*** Opening EXTRACT TO READ ***

Let's apply unsupervised learning to a realistic business scenario.

In [None]:
# Create realistic customer data
np.random.seed(42)
n_customers = 500

# Generate customer features
customer_data = {
    'annual_spending': np.random.normal(5000, 2000, n_customers),
    'visit_frequency': np.random.poisson(12, n_customers),
    'avg_order_value': np.random.normal(150, 50, n_customers),
    'days_since_last_purchase': np.random.exponential(30, n_customers)
}

# Create DataFrame
df = pd.DataFrame(customer_data)
df = df[df['annual_spending'] > 0]  # Remove negative spending
df = df[df['avg_order_value'] > 0]  # Remove negative order values

print("📊 Customer Dataset Overview:")
print(df.describe().round(2))

# Standardize features for clustering
scaler = StandardScaler()
X_scaled = scaler.fit_transform(df)

# Apply K-means
kmeans = KMeans(n_clusters=4, random_state=42, n_init=10)
clusters = kmeans.fit_predict(X_scaled)
df['segment'] = clusters

# Visualize segments
plt.figure(figsize=(15, 10))

# Plot 1: Spending vs Frequency
plt.subplot(2, 3, 1)
colors = ['red', 'blue', 'green', 'orange']
for i in range(4):
    mask = df['segment'] == i
    plt.scatter(df[mask]['annual_spending'], df[mask]['visit_frequency'], 
               c=colors[i], alpha=0.6, label=f'Segment {i}')
plt.xlabel('Annual Spending ($)')
plt.ylabel('Visit Frequency')
plt.title('Customer Segments')
plt.legend()

*** Closing EXTRACT TO READ ***
*** Opening DATASET EXCERPT ***

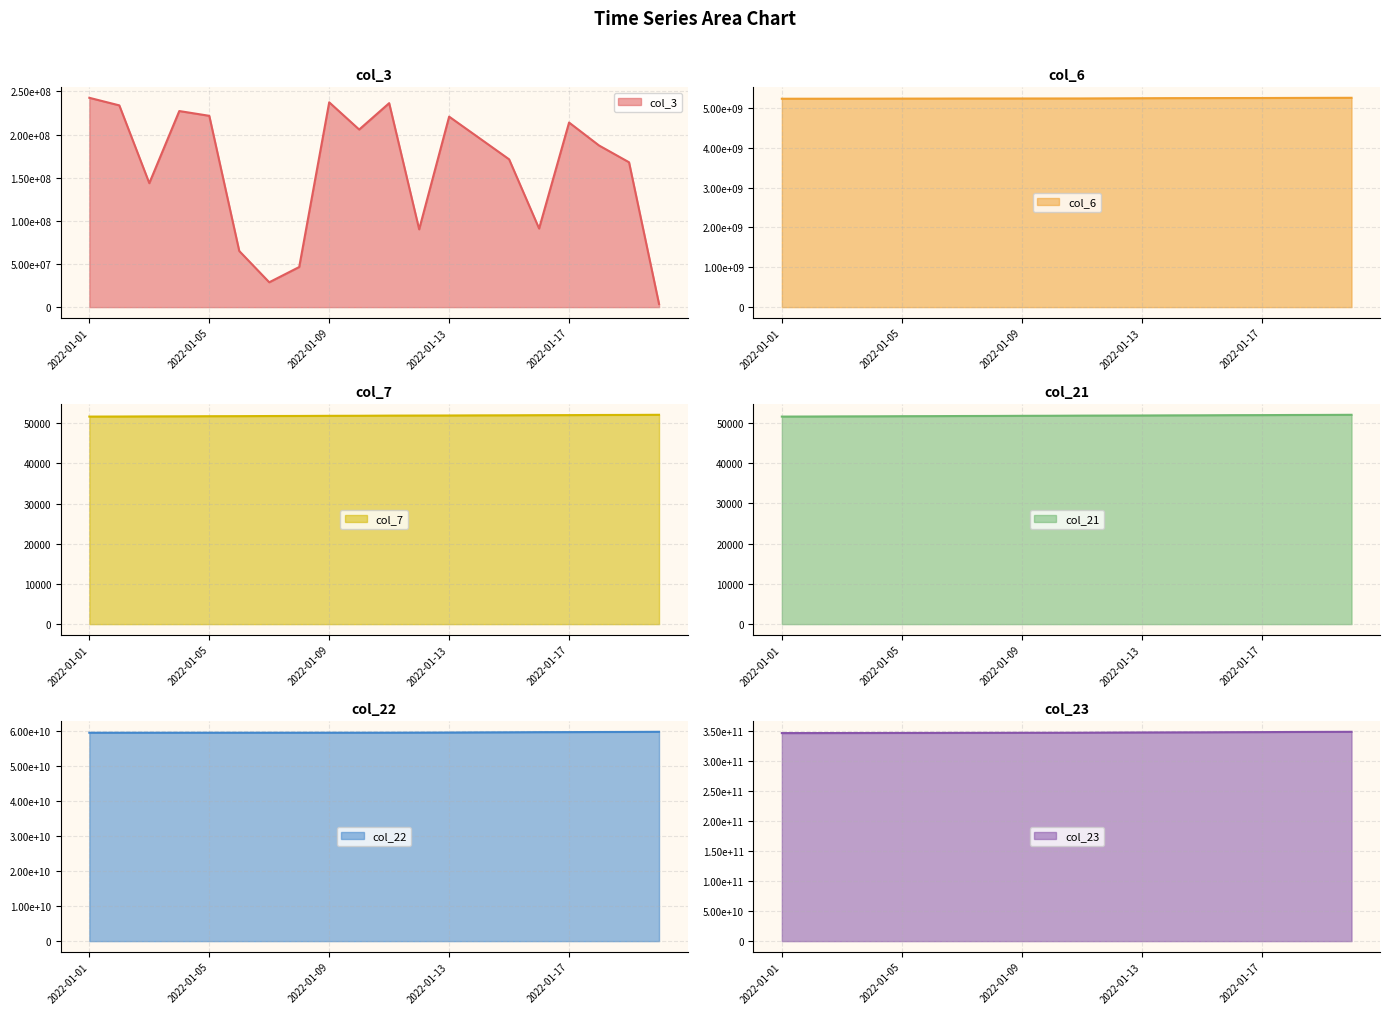

Which has a higher value, 2022-01-03 or 2022-01-18?

2022-01-18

*** Closing DATASET EXCERPT ***

# INSTRUCTIONS:
(a) How many clusters does the K-means model use in the customer segmentation code?
(b) Continue the customer segmentation notebook code, starting after its last line.

# ANSWERS BY ITEM:
(a) Four clusters.

(b)
# Plot 2: Order Value vs Days Since Last Purchase
plt.subplot(2, 3, 2)
for i in range(4):
    mask = df['segment'] == i
    plt.scatter(df[mask]['avg_order_value'], df[mask]['days_since_last_purchase'], 
               c=colors[i], alpha=0.6, label=f'Segment {i}')
plt.xlabel('Average Order Value ($)')
plt.ylabel('Days Since Last Purchase')
plt.title('Purchase Behavior')
plt.legend()

# Plot 3-6: Segment characteristics
features = ['annual_spending', 'visit_frequency', 'avg_order_value', 'days_since_last_purchase']
for idx, feature in enumerate(features):
    plt.subplot(2, 3, idx + 3)
    df.boxplot(column=feature, by='segment', ax=plt.gca())
    plt.title(f'{feature.replace("_", " ").title()} by Segment')
    plt.suptitle('')  # Remove default title

plt.tight_layout()
plt.show()

# Analyze segments
print("\n🎯 Customer Segment Analysis:")
segment_analysis = df.groupby('segment').agg({
    'annual_spending': 'mean',
    'visit_frequency': 'mean', 
    'avg_order_value': 'mean',
    'days_since_last_purchase': 'mean'
}).round(2)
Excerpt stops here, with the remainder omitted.